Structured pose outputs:
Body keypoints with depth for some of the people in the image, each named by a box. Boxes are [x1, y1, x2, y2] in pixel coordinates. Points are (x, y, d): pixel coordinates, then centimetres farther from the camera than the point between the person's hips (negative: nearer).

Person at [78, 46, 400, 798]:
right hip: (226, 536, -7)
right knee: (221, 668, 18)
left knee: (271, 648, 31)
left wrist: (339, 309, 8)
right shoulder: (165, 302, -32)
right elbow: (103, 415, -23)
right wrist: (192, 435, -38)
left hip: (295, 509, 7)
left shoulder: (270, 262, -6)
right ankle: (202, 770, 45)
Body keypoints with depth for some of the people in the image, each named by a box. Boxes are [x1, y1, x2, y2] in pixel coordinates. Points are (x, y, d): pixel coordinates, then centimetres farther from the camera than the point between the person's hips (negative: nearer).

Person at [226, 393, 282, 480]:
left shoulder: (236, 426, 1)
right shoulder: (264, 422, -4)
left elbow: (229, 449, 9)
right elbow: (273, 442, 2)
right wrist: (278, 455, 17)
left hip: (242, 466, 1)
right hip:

§ **What to do**: Copy exactly, and only, the lines from the line that contains "left knee: (271, 648, 31)" through the end of the data above.

§ **Solution for this exercise**:
left knee: (271, 648, 31)
left wrist: (339, 309, 8)
right shoulder: (165, 302, -32)
right elbow: (103, 415, -23)
right wrist: (192, 435, -38)
left hip: (295, 509, 7)
left shoulder: (270, 262, -6)
right ankle: (202, 770, 45)
Body keypoints with depth for some of the people in the image, each named by a box. Boxes are [x1, y1, x2, y2] in pixel coordinates. Points are (x, y, d): pixel coordinates, then centimetres farther from the camera than the point between the person's hips (negative: nearer).

Person at [226, 393, 282, 480]:
left shoulder: (236, 426, 1)
right shoulder: (264, 422, -4)
left elbow: (229, 449, 9)
right elbow: (273, 442, 2)
right wrist: (278, 455, 17)
left hip: (242, 466, 1)
right hip:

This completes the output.